Take the line that contains "MWONGOZO WA MATIBABU YA MAGONJWA YA MILIPUKO" as the first line and the last line of the records as the end. Please set down everything in that range exactly.

"""

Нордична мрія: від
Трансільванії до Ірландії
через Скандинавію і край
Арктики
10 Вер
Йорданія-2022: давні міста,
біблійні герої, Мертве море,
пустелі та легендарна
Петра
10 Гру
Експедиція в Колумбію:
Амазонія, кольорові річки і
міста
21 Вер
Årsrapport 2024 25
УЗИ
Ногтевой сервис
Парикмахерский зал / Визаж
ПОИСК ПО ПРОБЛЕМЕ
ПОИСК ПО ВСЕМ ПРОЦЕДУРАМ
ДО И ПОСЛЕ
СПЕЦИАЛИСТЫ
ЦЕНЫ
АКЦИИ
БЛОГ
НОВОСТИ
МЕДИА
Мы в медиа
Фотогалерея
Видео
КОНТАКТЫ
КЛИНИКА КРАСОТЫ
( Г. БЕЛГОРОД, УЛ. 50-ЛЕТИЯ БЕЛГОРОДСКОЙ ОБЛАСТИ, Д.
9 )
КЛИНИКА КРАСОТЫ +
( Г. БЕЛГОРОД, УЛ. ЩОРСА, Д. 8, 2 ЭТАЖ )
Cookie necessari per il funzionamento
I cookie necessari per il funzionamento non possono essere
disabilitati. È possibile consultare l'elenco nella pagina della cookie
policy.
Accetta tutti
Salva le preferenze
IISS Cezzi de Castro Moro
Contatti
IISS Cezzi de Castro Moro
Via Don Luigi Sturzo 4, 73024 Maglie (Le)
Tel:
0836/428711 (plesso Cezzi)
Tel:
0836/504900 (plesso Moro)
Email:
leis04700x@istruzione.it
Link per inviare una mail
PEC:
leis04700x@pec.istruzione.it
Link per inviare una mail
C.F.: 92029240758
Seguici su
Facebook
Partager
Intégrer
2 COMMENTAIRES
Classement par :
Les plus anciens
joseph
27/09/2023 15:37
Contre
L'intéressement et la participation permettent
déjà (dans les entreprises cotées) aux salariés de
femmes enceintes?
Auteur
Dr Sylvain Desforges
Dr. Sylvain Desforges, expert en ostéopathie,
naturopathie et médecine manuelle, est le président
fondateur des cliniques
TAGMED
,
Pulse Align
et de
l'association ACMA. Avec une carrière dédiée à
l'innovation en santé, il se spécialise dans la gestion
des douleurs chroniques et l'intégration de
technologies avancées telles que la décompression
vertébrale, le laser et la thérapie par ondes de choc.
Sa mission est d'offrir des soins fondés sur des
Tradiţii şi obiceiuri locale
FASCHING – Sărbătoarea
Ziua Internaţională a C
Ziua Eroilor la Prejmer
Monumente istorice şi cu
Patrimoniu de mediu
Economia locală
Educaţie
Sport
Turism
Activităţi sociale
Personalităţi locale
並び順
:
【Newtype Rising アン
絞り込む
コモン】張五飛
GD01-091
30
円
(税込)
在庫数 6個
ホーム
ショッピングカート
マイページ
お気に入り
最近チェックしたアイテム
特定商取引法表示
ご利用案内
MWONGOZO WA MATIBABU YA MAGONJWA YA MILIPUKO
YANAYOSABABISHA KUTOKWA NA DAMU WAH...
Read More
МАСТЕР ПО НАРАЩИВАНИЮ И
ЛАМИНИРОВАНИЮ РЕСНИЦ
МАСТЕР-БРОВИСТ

"""

• **Reply to the exercise**:
MWONGOZO WA MATIBABU YA MAGONJWA YA MILIPUKO
YANAYOSABABISHA KUTOKWA NA DAMU WAH...
Read More
МАСТЕР ПО НАРАЩИВАНИЮ И
ЛАМИНИРОВАНИЮ РЕСНИЦ
МАСТЕР-БРОВИСТ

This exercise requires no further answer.